Hello, I'd like to share with you a proposition for a new modifier. To save you some reading, I posted a short video presentation on Youtube.. You may also want to see Thomas's video in the "Rocket Science" series, with very good use cases.
From RC4, the "noise modifier" is integrated within the "displace modifier".
The features:
The displace modifier now has 2 mode, with 2 distinct UI pannels: texture and random.
The former proposed noise modifier is now the "random" mode of the displace modifier.
It has 3 modes.
All 3 modes share the following settings:
- Seed: the seed used to initialize random number generators.
- Probability: the probability that a given item (vertex, mesh object, loose part) is affected at all by the modifier.
- Factor: the global effect of the modifier on the mesh.
- Use name as seed: when checked, the (unique) name of the object is used to alter the seed, so that two copies of the same mesh object have different random variations.
- Noise mode: one of Linear / Gaussian / Constant. In linear mode, the random amounts are evenly distributed within [0; max], or within [-max; +max]. In Gaussian mode, the random amounts follow a normal distribution with mean at max setting, and standard deviation as defined in UI. I n Constant mode, each item, *when affected* is offset by exactly the max amount; this makes sense together with the "probability" setting.
- Std deviation: the standard deviation of the normal distribution, centered on the 'max' value (which in this case is the mean value).
(Only for whole mesh and loose parts)
- Use object for offset: when this is checked, the max offset is provided by another object, in many cases an empty.
- Offset object: the object that defines the max offsets.
- In vertex mode, the individual vertices are randomly displaced.
The settings are:
- Translation along normals: vertices are offset along the vertex normals, by a random amount, with a maximum (or mean) amount defined by "Normal offset".
- Translation X, Y, Z offsets.

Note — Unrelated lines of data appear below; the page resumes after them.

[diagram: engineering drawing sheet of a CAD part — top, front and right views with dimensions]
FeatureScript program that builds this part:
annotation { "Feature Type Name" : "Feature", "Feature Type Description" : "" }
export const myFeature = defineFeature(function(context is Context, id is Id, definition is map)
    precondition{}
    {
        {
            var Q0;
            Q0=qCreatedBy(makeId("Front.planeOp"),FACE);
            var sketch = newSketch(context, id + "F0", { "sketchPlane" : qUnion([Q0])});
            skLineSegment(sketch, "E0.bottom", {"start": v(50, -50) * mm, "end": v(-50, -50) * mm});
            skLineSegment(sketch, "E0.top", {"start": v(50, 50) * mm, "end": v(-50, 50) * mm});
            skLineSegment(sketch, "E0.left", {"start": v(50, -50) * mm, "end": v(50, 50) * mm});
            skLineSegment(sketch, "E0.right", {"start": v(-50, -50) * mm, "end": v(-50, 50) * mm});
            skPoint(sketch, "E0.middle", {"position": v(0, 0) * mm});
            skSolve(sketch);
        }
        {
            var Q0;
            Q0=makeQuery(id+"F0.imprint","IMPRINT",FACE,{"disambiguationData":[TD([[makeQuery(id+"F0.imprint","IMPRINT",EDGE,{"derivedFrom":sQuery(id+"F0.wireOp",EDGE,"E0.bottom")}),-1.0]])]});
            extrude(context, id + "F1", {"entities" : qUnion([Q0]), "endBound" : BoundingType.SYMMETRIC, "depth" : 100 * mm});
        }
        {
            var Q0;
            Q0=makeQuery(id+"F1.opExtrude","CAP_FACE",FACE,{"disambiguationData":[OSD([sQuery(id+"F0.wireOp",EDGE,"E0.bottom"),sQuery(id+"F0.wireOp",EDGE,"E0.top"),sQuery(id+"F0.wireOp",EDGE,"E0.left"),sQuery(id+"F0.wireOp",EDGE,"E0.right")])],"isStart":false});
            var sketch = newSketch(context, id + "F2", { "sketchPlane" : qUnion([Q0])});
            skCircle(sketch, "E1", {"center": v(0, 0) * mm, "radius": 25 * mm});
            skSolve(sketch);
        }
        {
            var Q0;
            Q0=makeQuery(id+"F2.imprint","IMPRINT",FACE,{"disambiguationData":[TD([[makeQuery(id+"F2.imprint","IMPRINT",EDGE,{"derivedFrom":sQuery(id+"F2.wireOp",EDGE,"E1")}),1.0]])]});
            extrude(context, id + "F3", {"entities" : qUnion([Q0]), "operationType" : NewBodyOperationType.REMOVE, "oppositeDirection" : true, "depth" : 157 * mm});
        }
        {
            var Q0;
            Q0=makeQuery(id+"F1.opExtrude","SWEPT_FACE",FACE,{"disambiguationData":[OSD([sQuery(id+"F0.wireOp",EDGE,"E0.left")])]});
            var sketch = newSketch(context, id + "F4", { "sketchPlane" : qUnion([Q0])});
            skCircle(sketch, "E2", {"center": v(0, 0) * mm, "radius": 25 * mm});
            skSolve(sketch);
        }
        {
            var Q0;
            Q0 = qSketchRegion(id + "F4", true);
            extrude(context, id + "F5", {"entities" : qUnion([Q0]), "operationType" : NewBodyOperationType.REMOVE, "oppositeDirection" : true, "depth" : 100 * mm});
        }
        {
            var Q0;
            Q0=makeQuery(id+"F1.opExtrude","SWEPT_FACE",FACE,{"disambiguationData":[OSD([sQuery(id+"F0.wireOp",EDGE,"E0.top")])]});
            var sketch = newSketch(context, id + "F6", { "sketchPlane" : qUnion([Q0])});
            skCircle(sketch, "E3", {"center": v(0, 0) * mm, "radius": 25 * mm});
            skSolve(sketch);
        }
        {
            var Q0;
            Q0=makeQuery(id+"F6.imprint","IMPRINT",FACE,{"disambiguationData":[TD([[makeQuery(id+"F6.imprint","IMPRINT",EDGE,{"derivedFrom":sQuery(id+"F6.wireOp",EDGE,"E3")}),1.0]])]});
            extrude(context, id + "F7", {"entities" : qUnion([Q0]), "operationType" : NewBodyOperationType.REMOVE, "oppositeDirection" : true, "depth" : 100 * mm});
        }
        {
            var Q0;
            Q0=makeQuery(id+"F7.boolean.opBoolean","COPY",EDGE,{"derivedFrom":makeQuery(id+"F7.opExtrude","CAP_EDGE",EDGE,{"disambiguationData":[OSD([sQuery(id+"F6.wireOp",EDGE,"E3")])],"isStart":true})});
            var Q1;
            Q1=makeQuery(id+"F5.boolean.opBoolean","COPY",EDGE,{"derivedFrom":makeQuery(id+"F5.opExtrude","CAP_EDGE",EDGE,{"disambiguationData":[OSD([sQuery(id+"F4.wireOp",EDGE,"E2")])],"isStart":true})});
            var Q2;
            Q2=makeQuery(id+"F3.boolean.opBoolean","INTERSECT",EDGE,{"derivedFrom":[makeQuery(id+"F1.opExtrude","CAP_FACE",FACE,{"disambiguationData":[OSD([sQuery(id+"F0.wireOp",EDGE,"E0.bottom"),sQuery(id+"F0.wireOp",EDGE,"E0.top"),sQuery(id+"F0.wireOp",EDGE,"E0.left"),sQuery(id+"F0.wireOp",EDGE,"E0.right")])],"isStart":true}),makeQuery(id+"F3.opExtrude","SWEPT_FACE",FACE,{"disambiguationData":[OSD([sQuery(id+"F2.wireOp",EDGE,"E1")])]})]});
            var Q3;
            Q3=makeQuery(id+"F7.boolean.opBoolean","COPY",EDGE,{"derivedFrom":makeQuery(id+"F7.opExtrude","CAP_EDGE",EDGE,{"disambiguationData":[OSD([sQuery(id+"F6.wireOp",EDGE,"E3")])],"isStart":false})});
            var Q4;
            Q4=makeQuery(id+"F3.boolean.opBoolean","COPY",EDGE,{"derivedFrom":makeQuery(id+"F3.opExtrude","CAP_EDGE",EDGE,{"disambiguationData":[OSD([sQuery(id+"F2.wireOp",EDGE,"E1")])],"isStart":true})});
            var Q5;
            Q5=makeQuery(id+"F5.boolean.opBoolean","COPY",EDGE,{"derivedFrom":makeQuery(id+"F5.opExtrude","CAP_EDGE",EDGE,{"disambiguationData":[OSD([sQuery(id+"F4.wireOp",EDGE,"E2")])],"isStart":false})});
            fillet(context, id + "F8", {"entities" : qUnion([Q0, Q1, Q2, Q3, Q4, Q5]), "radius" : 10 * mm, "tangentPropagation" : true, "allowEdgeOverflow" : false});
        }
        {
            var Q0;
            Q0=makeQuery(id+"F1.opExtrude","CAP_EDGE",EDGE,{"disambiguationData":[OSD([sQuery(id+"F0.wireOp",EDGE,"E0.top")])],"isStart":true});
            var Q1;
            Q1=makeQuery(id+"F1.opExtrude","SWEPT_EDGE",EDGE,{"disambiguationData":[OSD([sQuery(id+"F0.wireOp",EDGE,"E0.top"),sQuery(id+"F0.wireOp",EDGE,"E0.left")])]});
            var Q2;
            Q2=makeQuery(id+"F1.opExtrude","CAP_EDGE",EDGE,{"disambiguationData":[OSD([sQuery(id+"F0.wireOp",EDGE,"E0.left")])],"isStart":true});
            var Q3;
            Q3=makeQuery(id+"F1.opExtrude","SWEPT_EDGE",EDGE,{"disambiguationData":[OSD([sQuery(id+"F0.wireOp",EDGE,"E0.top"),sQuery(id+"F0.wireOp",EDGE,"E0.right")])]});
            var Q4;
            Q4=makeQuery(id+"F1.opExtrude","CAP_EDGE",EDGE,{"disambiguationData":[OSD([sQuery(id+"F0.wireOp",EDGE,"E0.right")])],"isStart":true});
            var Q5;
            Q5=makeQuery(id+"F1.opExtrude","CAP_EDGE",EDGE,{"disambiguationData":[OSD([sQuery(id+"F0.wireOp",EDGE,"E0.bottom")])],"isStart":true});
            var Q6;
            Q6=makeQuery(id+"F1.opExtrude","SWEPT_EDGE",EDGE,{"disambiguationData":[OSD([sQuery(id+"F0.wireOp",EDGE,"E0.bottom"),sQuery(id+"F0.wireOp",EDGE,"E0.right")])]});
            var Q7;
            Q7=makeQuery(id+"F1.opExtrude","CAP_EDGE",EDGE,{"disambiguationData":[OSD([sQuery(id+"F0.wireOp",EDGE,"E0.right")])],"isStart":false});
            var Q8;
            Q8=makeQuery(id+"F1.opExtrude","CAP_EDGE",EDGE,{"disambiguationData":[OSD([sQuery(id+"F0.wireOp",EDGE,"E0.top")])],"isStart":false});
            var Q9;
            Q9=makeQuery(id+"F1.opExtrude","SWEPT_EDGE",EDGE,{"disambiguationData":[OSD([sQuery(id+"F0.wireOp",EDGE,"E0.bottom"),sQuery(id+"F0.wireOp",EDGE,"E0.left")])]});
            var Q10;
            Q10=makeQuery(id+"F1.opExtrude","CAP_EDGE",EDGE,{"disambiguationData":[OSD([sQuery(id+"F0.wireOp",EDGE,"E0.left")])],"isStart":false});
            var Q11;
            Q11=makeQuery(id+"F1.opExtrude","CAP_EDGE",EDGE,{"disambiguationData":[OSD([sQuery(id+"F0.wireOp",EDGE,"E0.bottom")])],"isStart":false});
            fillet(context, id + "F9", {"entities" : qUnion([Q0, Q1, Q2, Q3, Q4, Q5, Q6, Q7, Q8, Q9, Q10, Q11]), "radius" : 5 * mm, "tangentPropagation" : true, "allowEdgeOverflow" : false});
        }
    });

The maximum (or mean in case of Gaussian mode) amounts that vertices are offset.
- Translation plus/minus. When checked, offset is within [-max; +max], when unchecked, offset is within [0; +max]
- Affected group: a vertex group that defines how vertices are affected, with weight influencing offsets.
- In whole mesh mode, the mesh is offset as a whole. This mostly makes sense together with the "use name with seed" option. In this case, each copy (either shift-D or alt-D) of the object will have it's own random translation/rotation/scale, but the mesh will not be otherwise deformed.
Settings are:
- Translation, Rotation, Scale in X, Y, Z (local) amounts.
- Plus/Minus options
- Pivot point vertex group (optionnal): defines the pivot point for rotations and scaling. The pivot point is the center of bounding box of group's vertices.
- In loose parts mode each loose part (set of vertices connected by edges) is offset as an independant item, and not otherwise deformed. This mode can be used with looseparts in the original mesh, or it can be used after an array modifier. An array modifier produces a single mesh with each original mesh as a distinct loose part (except if merge option was used).
The settings are the same as for the whole mesh mode.
Note that in loose parts mode, the modifier uses a cache of looseparts, which is updated whenever the number of vertices or of edges has changed. One could make up use cases where loose parts change with these numbers unchanged, while the modifier is not active.